(TASK INPUT Opens)

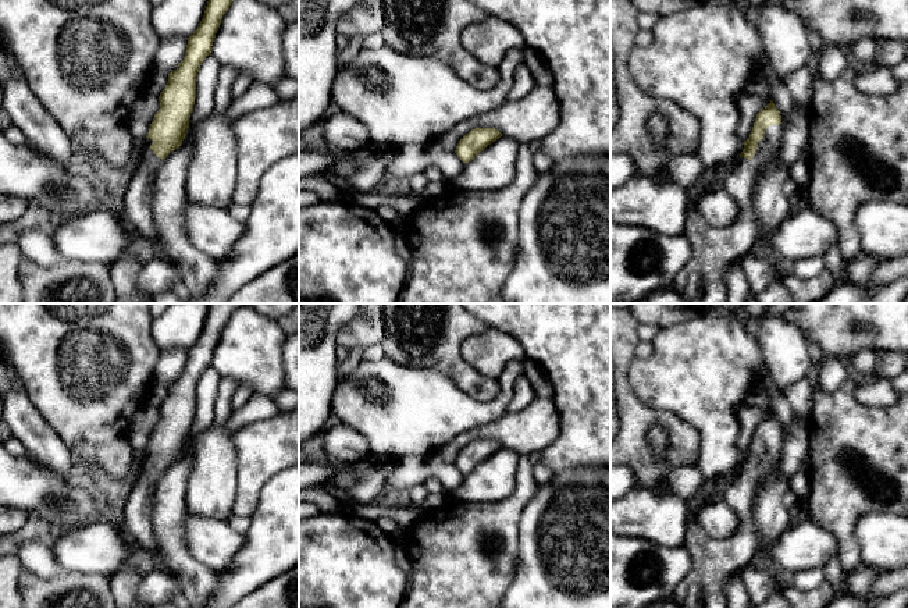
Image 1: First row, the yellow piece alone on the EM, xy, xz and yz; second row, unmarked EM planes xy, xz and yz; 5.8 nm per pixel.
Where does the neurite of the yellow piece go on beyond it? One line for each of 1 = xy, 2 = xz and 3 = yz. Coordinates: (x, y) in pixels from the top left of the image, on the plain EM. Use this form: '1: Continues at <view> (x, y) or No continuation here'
1: Continues at xy (136, 523)
2: No continuation here
3: Continues at yz (714, 561)

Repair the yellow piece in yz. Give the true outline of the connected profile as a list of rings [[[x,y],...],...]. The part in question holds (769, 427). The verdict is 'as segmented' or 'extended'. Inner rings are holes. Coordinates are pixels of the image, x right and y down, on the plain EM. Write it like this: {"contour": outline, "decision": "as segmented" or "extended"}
{"contour": [[[773,412],[755,430],[744,461],[724,493],[708,502],[726,501],[738,518],[737,530],[727,538],[711,537],[690,511],[686,547],[691,570],[677,586],[672,600],[681,608],[727,608],[724,584],[756,557],[759,541],[754,522],[758,486],[780,462],[783,435]]], "decision": "extended"}

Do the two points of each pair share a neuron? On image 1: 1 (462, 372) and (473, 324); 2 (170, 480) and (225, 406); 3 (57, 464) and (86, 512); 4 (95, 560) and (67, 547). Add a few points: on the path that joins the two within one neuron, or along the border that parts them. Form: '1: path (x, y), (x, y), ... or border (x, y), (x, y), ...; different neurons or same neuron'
1: path (455, 359), (455, 341), (460, 336); same neuron
2: border (217, 390), (212, 422); different neurons
3: border (38, 462), (74, 480); different neurons
4: path (88, 553), (85, 550), (74, 550); same neuron

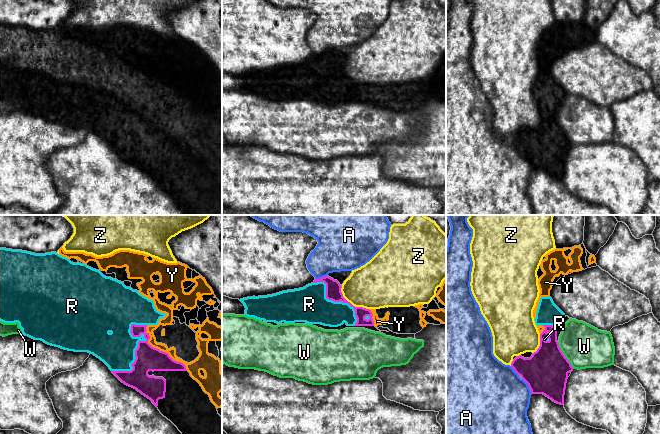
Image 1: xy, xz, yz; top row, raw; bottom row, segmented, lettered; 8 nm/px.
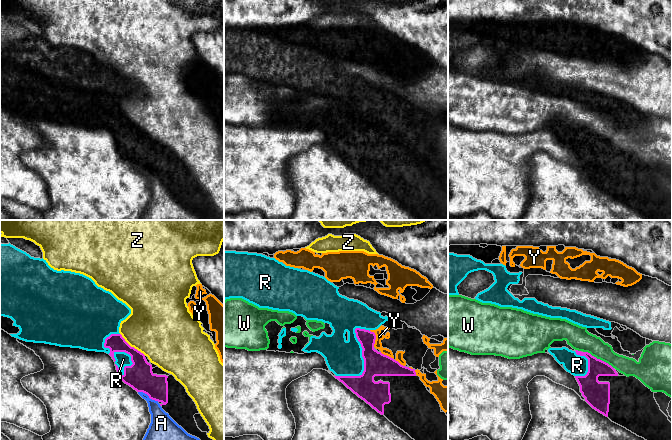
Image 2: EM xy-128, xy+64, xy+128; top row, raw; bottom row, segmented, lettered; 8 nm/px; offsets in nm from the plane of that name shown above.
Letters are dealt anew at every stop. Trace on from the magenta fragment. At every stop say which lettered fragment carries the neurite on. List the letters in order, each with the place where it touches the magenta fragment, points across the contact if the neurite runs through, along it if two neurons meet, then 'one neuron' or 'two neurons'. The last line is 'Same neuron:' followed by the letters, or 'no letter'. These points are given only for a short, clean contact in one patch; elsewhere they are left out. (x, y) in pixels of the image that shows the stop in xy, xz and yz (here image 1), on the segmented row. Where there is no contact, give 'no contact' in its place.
A: meets magenta in yz at (528, 385); two neurons
R: meets magenta in xy at (138, 342); two neurons
W: meets magenta in yz at (564, 355); border along yz (557, 342), (560, 350), (573, 368); two neurons
Y: meets magenta in xy at (161, 351); two neurons
Z: meets magenta in xz at (351, 304); two neurons
Same neuron: no letter

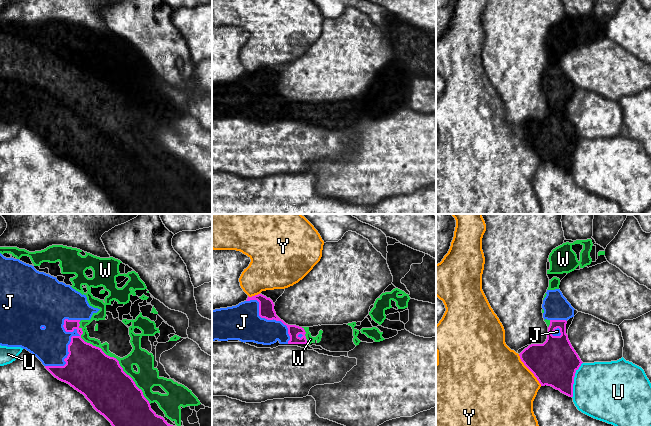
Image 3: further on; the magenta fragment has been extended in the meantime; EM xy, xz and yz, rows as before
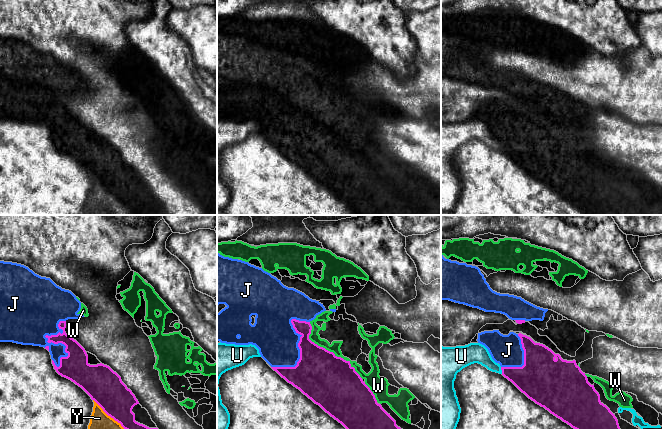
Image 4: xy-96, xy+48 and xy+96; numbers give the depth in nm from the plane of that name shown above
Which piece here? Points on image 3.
J: meets magenta in xy at (71, 337); two neurons
U: meets magenta in yz at (573, 380); two neurons
W: meets magenta in xy at (113, 357); two neurons
Y: meets magenta in yz at (529, 369); two neurons
Same neuron: no letter

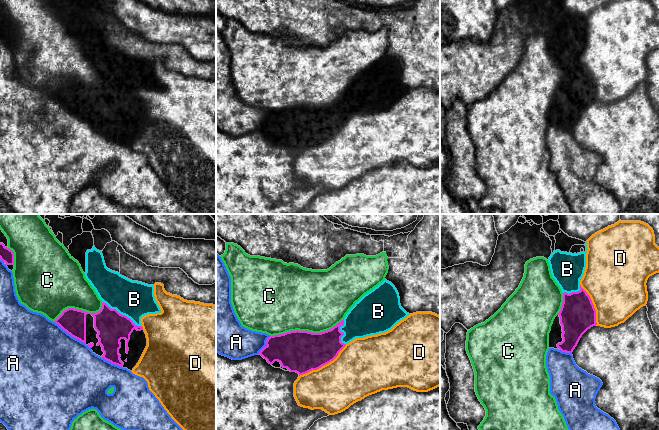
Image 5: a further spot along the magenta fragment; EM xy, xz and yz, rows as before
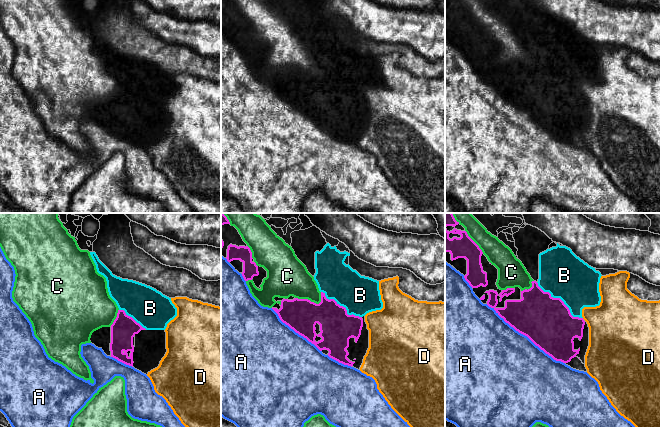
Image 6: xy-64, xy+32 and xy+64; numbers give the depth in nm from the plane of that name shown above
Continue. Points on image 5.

(TASK INPUT Closes)

WHAT IS NEEDED: This exercise calls for a verbatim output of the entries, pictures omitted.

ANSWER SPACE:
Image 1: First row, the yellow piece alone on the EM, xy, xz and yz; second row, unmarked EM planes xy, xz and yz; 5.8 nm per pixel.
Where does the neurite of the yellow piece go on beyond it? One line for each of 1 = xy, 2 = xz and 3 = yz. Coordinates: (x, y) in pixels from the top left of the image, on the plain EM. Use this form: '1: Continues at <view> (x, y) or No continuation here'
1: Continues at xy (136, 523)
2: No continuation here
3: Continues at yz (714, 561)

Repair the yellow piece in yz. Give the true outline of the connected profile as a list of rings [[[x,y],...],...]. The part in question holds (769, 427). The verdict is 'as segmented' or 'extended'. Inner rings are holes. Coordinates are pixels of the image, x right and y down, on the plain EM. Write it like this: {"contour": outline, "decision": "as segmented" or "extended"}
{"contour": [[[773,412],[755,430],[744,461],[724,493],[708,502],[726,501],[738,518],[737,530],[727,538],[711,537],[690,511],[686,547],[691,570],[677,586],[672,600],[681,608],[727,608],[724,584],[756,557],[759,541],[754,522],[758,486],[780,462],[783,435]]], "decision": "extended"}

Do the two points of each pair share a neuron? On image 1: 1 (462, 372) and (473, 324); 2 (170, 480) and (225, 406); 3 (57, 464) and (86, 512); 4 (95, 560) and (67, 547). Add a few points: on the path that joins the two within one neuron, or along the border that parts them. Form: '1: path (x, y), (x, y), ... or border (x, y), (x, y), ...; different neurons or same neuron'
1: path (455, 359), (455, 341), (460, 336); same neuron
2: border (217, 390), (212, 422); different neurons
3: border (38, 462), (74, 480); different neurons
4: path (88, 553), (85, 550), (74, 550); same neuron

Image 1: xy, xz, yz; top row, raw; bottom row, segmented, lettered; 8 nm/px.
Image 2: EM xy-128, xy+64, xy+128; top row, raw; bottom row, segmented, lettered; 8 nm/px; offsets in nm from the plane of that name shown above.
Letters are dealt anew at every stop. Trace on from the magenta fragment. At every stop say which lettered fragment carries the neurite on. List the letters in order, each with the place where it touches the magenta fragment, points across the contact if the neurite runs through, along it if two neurons meet, then 'one neuron' or 'two neurons'. The last line is 'Same neuron:' followed by the letters, or 'no letter'. These points are given only for a short, clean contact in one patch; elsewhere they are left out. (x, y) in pixels of the image that shows the stop in xy, xz and yz (here image 1), on the segmented row. Where there is no contact, give 'no contact' in its place.
A: meets magenta in yz at (528, 385); two neurons
R: meets magenta in xy at (138, 342); two neurons
W: meets magenta in yz at (564, 355); border along yz (557, 342), (560, 350), (573, 368); two neurons
Y: meets magenta in xy at (161, 351); two neurons
Z: meets magenta in xz at (351, 304); two neurons
Same neuron: no letter

Image 3: further on; the magenta fragment has been extended in the meantime; EM xy, xz and yz, rows as before
Image 4: xy-96, xy+48 and xy+96; numbers give the depth in nm from the plane of that name shown above
Which piece here? Points on image 3.
J: meets magenta in xy at (71, 337); two neurons
U: meets magenta in yz at (573, 380); two neurons
W: meets magenta in xy at (113, 357); two neurons
Y: meets magenta in yz at (529, 369); two neurons
Same neuron: no letter

Image 5: a further spot along the magenta fragment; EM xy, xz and yz, rows as before
Image 6: xy-64, xy+32 and xy+64; numbers give the depth in nm from the plane of that name shown above
Continue. Points on image 5.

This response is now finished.